If there are areas of conflicts with the federal government, we will make sure that these states appropriate back those powers that can give some financial autonomy and independence.
Q: Recently the senate screened the ministers and they have since been given portfolios. What is your take on this?
A: From the screening we did, we knew the ministers that will do well. We know those whose performance will be above average, average, and below average. And let me tell you, committees in the senate will do serious job this time around.
Places where we suspect, we will ensure that very knowledgeable people are made chairmen of committees of that particular ministry or agency. Or even qualified members will also be put in such committee.

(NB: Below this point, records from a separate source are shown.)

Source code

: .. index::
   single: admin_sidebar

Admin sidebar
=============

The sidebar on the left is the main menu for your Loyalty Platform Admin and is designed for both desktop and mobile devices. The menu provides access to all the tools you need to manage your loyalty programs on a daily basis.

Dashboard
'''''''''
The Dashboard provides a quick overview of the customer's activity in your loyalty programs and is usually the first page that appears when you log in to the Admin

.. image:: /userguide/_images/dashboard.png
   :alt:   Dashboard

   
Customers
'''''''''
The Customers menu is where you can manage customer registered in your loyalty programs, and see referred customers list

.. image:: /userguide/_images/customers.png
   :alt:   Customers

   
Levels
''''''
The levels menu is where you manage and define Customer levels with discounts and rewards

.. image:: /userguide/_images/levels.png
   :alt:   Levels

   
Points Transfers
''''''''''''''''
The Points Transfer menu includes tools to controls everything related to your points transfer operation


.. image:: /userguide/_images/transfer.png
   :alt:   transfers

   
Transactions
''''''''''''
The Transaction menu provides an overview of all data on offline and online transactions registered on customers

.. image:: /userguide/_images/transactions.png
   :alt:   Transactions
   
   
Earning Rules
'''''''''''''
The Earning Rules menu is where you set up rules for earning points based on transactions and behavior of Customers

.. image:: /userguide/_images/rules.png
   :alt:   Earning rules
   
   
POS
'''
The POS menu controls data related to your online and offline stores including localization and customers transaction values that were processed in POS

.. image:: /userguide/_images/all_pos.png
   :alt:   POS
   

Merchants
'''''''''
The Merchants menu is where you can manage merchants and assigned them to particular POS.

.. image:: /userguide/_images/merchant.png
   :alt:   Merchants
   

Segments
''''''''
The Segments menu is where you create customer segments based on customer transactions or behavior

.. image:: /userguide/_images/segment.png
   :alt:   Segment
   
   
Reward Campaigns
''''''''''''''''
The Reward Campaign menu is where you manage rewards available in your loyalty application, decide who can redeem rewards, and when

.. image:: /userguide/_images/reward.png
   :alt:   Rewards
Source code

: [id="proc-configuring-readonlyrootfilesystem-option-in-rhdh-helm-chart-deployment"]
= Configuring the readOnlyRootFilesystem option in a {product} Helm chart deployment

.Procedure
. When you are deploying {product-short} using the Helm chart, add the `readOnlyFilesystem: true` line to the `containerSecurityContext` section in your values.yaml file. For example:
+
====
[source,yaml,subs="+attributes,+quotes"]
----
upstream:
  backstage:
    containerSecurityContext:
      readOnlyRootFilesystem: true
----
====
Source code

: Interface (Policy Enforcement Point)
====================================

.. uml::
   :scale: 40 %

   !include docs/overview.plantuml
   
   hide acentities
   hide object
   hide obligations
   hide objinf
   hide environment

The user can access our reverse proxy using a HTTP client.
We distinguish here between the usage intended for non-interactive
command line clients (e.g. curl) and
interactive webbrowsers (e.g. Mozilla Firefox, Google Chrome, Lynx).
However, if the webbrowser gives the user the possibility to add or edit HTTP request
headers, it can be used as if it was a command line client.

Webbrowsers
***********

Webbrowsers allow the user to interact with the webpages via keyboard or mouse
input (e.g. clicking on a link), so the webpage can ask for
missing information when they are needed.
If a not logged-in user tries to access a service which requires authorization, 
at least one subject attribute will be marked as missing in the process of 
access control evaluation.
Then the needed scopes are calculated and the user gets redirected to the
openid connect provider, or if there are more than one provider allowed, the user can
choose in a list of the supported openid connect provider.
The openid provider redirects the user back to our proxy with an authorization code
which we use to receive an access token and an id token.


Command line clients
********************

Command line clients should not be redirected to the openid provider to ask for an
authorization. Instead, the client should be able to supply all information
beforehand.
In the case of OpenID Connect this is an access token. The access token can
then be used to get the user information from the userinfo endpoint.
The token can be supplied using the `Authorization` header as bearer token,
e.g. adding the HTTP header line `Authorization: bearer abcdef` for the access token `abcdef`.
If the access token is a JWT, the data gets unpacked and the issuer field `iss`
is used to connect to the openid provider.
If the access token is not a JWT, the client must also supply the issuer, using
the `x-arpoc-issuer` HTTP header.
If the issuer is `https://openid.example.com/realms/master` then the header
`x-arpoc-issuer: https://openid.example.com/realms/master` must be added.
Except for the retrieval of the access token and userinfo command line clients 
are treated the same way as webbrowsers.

Our committees, we will look at sensitive areas of needs of our people such as power, everybody needs electricity. Our economy must have to grow. Then good roads, that has to do with the Ministry of Works.
Whatever happens, there will be very important to us such as the Ministries of Housing, Health, Education, Finance, and Economy. Not as if any committee will not be important but I want to tell you that this senate will focus on these ministries mentioned because of Nigerians.
We will support the president to do the right thing. I know we are in opposition but as a matter of fact, we are the ones that will even save him from his party men and women. We know the behavior of the PDP members. We are in opposition and I am happy to be in opposition.
Q: What will you say on the Boko Haram issue?
A: It is a socio-political religious problem. We need jobs for these people to keep them busy. We need skill acquisition centers. When people apply skills they will discover that they will make more money than those working in the offices.